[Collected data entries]
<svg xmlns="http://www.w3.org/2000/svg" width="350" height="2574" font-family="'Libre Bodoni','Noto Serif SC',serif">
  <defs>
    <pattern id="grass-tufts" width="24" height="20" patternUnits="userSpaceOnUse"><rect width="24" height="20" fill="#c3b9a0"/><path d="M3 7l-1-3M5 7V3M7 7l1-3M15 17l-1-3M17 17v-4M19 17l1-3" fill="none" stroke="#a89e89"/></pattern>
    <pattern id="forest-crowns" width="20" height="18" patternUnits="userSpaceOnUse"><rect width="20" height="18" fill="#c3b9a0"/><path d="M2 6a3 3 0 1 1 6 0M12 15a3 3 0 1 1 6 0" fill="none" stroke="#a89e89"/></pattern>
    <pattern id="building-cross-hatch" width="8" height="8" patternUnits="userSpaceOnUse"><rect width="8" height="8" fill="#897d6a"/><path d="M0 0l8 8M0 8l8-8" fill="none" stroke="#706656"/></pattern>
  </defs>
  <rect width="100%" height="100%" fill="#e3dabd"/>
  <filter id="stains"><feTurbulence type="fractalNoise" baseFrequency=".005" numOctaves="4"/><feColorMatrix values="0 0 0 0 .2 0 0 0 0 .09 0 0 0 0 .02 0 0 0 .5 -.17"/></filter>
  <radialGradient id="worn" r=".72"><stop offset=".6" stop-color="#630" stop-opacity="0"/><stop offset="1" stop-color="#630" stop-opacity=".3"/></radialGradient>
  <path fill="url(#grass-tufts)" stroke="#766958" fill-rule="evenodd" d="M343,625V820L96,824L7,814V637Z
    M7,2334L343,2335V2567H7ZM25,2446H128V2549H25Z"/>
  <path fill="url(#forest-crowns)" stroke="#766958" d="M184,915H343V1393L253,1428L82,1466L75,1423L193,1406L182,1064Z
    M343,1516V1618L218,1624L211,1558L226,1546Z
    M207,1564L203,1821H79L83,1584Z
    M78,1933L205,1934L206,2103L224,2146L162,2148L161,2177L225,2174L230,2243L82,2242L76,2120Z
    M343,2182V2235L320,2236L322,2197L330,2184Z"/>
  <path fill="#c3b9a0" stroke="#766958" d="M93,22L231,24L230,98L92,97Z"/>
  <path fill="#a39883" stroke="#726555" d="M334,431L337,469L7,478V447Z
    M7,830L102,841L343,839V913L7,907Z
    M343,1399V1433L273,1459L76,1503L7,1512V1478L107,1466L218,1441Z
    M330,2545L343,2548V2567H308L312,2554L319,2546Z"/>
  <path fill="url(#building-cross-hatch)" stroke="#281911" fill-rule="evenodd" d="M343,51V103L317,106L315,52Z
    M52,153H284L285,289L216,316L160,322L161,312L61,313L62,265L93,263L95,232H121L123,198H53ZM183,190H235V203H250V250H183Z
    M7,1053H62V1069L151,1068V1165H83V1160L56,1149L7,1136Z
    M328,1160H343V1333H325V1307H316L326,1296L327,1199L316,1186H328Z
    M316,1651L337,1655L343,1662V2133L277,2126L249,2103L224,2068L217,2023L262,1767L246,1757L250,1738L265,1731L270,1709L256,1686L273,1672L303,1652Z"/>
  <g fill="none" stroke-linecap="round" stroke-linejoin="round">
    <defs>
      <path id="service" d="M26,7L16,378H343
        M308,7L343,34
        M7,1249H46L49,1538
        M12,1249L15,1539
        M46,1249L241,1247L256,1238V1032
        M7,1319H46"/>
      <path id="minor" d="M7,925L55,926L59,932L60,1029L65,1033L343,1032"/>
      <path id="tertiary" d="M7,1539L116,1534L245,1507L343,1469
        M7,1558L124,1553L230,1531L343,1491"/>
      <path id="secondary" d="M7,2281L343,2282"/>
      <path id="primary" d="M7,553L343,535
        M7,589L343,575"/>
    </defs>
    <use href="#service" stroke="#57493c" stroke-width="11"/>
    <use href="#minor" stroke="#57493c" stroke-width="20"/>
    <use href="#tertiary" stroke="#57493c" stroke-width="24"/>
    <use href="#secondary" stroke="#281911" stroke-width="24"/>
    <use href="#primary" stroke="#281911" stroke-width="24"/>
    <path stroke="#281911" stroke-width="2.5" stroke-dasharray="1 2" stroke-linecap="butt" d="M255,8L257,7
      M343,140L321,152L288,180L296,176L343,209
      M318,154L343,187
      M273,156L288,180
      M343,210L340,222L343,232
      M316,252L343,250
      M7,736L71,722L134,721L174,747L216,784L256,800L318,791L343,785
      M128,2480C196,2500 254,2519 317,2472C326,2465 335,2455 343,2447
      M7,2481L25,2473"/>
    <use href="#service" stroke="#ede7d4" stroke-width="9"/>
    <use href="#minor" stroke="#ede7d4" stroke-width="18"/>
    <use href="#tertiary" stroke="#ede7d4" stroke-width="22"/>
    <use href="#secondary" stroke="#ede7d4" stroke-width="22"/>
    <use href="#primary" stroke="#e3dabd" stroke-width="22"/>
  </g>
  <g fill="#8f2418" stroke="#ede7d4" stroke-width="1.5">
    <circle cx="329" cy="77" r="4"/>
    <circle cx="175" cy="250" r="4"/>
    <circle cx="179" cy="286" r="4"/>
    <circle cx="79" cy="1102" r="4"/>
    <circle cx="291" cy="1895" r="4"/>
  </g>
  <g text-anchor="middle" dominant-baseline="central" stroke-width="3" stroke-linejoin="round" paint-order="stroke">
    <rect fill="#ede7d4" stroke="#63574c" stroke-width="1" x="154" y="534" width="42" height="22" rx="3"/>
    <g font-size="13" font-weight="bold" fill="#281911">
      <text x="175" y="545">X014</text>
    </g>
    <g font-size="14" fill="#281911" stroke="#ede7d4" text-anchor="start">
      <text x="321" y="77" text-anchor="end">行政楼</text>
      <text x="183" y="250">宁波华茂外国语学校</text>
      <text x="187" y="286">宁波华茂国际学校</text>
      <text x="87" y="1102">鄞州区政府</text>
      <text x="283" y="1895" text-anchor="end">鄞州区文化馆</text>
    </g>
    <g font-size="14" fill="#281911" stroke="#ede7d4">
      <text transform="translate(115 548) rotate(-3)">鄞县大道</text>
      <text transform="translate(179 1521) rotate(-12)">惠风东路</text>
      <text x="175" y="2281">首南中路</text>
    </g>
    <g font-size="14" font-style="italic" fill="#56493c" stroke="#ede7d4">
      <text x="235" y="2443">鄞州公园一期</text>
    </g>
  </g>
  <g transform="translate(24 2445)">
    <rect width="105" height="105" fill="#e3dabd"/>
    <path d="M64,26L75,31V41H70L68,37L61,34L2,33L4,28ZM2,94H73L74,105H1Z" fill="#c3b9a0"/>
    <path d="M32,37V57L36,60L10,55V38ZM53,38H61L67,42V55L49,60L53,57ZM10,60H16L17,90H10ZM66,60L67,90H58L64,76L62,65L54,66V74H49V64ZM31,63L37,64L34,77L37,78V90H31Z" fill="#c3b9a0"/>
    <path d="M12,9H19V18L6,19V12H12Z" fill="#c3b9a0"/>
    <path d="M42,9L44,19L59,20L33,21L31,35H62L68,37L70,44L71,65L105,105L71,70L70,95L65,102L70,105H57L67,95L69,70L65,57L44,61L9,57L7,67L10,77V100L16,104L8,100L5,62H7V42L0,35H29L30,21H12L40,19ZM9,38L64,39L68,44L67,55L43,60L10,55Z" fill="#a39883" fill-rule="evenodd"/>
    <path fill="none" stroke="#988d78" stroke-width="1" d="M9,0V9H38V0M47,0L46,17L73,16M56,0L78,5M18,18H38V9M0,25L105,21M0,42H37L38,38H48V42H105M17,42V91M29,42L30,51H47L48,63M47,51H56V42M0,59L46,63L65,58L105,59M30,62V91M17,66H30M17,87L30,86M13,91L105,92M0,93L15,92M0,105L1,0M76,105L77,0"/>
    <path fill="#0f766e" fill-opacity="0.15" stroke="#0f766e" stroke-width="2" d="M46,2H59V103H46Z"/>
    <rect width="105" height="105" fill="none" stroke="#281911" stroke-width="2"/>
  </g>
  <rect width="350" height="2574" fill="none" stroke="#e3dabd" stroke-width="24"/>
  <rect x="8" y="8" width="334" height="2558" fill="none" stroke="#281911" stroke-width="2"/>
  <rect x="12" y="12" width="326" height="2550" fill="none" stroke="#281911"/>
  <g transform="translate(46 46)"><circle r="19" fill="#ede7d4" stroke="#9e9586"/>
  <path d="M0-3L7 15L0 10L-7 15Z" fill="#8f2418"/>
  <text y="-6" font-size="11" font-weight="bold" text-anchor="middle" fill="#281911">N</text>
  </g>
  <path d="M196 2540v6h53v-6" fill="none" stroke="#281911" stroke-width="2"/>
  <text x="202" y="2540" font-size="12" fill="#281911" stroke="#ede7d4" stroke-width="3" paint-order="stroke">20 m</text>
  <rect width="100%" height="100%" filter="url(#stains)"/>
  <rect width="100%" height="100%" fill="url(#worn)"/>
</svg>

• _Task objective_:
Every line of the entries above that contains the word "linejoin" must be tallied, and the number alone reported.

• _Reply_:
2